Thanks for this--I had tried this solution already, and it's not giving me what I want. For example, even though it's bringing the date column in as a character variable, it's still just in the form of days since such and such date but as a string instead of a numerical variable. 

Tom
Super User Tom
Super User

@robeldritch wrote:

Hi Ksharp,

 

Thanks for this--I had tried this solution already, and it's not giving me what I want. For example, even though it's bringing the date column in as a character variable, it's still just in the form of days since such and such date but as a string instead of a numerical variable. 


This is the behavior that is causing the issue for you.  When SAS decides that a date (or datetime they are really the same in Excel since time of day is just stored as a fraction of day) value needs to be converted into a character variable it does not apply the Excel formatting to it.  Instead it just converts the underlying number (the value that is actually stored in the cell) into a character string.  The same thing happens with other EXCEL display formats.  For example currency displays.

 

Take this sheet:

Tom_0-1716055315063.png

If I use PROC IMPORT to read that then because the last row has character strings in every column all three variables will be character.

Tom_1-1716055370973.png

 

Your example of using DDE is one way to have SAS control EXCEL to do what you want.  But DDE is a deprecated technology and can by hijacked by random other processes on your PC making it not a reliable choice.

 

But for DDE to work you have to be running EXCEL locally anyway so you could instead use Visual Basic or Powershell commands instead to convert the sheets in the XLSX workbooks into CSV (or other text) files that could then be read by SAS as all character variables very easily. 

Tom
Super User Tom
Super User

If you know what display format you want applied to the values then just add a step to do that.

 

For example if your generated dataset is named FROM_EXCEL and the variable created from the column in the spreadsheet with the DATE values is named DATE you might want to run something like this:

data want;
  set from_excel;
  if not missing(input(date,??32.)) then date=put(input(date,32.)+'30dec1899'd,mmddyy10.);
run;
robeldritch
Obsidian | Level 7
Hi Tom,

I wish I knew what date format I wanted! The issue is that I don't, and the sheets I'm reading in are all manner of formats, including erroneous ones (e.g., 23/17/24). The client just wants everything preserved exactly as it's displayed on the Excel sheet (I realize the underlying data may look different). I'd be curious to see how this might be done with the other tools you mentioned above (power shell, etc). I realize DDE isn't ideal for the reasons you described, but it was the only solution that worked for me so far. Thanks for your input!
Tom
Super User Tom
Super User

Qucik google search found this StackOverflow question that has a visual basic script for converting all worksheets in all XLSX files in a folder into text files.

 

https://stackoverflow.com/questions/17141885/batch-convert-excel-to-text-delimited-files

 

Patrick
Opal | Level 21

@robeldritch 

Based on your answers it appears you're dealing with somewhat conflicting requirements and expectations. It might be worth for you to have a discussion with your customer and explain some of the differences between an Excel spreadsheet and a (SAS) table. 

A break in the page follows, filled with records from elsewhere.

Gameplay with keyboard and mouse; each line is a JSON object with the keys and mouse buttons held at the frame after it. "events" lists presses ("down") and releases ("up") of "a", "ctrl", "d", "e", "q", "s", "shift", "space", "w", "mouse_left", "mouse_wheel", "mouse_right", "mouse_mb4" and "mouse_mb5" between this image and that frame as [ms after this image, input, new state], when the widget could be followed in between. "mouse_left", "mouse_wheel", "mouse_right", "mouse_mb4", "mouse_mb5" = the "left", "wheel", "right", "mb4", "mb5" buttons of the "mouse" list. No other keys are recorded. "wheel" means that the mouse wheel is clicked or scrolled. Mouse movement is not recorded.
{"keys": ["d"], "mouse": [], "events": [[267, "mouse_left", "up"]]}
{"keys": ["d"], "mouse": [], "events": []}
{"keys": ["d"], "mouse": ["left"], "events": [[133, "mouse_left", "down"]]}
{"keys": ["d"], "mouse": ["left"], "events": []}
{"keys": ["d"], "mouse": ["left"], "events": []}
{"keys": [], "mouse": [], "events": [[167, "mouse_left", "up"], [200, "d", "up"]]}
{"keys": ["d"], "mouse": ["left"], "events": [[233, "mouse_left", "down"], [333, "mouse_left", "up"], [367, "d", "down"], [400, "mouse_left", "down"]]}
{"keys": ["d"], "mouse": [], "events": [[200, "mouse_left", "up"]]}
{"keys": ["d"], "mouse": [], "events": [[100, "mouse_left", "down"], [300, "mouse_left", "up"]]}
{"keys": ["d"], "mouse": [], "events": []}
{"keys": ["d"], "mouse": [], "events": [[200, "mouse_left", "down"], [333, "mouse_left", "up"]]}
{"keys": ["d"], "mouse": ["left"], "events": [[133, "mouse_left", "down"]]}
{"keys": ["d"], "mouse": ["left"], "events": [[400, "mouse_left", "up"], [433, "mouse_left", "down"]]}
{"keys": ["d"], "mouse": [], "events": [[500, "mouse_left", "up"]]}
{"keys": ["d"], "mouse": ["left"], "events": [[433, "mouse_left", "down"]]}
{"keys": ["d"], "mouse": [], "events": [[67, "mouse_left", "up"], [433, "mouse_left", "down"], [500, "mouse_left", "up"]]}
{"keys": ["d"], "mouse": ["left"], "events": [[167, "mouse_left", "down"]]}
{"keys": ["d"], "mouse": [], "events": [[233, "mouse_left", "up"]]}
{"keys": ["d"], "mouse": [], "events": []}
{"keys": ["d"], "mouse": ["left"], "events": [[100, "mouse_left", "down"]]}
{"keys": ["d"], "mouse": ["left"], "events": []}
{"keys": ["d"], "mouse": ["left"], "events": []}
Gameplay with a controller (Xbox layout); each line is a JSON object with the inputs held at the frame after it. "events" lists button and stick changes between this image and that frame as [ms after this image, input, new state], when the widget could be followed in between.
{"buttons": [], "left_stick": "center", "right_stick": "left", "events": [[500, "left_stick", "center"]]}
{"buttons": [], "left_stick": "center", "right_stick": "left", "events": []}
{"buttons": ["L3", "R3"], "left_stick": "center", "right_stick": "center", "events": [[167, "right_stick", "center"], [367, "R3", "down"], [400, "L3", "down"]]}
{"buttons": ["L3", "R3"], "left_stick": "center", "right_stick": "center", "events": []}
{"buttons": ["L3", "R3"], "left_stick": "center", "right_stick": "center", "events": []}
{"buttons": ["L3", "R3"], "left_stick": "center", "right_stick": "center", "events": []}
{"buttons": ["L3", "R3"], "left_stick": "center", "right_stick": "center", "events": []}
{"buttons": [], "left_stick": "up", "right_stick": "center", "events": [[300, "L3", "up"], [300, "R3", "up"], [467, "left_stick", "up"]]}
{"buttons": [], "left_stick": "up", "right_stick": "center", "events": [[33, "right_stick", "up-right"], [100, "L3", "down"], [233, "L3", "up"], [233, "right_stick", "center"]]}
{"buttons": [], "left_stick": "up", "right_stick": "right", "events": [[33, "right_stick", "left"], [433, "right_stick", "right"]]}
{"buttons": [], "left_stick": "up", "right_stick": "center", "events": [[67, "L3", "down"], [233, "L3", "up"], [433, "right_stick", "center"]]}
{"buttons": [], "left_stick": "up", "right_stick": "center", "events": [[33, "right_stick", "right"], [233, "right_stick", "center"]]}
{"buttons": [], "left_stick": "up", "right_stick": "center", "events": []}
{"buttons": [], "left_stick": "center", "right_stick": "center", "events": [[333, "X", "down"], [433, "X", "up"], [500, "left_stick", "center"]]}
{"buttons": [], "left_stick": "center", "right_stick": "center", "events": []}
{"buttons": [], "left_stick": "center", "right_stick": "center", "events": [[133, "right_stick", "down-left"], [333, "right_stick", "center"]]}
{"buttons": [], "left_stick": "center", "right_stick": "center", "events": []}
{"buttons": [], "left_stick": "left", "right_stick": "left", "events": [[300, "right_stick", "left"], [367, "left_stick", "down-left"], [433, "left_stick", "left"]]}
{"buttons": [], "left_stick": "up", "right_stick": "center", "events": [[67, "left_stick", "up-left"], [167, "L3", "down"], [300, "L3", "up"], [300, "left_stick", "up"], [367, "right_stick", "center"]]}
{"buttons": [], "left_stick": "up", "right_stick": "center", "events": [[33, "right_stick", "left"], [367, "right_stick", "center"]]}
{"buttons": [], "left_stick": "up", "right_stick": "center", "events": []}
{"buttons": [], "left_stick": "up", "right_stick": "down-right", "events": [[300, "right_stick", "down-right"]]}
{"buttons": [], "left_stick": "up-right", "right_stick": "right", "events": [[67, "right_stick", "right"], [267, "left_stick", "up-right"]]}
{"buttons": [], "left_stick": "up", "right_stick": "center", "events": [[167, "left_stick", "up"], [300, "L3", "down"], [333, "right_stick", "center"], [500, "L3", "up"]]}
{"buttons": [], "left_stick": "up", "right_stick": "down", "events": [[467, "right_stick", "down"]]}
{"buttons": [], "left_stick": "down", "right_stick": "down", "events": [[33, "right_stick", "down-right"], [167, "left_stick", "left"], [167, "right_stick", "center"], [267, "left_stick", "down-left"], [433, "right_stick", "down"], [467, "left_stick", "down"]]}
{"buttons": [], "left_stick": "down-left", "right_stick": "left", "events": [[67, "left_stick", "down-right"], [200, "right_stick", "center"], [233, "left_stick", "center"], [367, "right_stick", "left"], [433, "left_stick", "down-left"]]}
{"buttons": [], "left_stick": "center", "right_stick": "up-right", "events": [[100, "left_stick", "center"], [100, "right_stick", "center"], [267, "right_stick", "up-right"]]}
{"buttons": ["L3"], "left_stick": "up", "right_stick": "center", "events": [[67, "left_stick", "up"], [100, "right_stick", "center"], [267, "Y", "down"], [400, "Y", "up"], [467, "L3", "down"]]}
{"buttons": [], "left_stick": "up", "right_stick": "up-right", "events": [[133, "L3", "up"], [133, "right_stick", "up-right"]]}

You simply can't have source date strings that don't represent a valid date and then expect to store this as a SAS data value (that just MUST be a valid date). You also can't apply formats "cell based" like in Excel.

The only way I can think of to get strings in a SAS table as seen in an Excel spreadsheet is to save the Excel sheets as csv using the Excel save as... function and then use SAS to read these csv files into SAS character variables (and only character variables).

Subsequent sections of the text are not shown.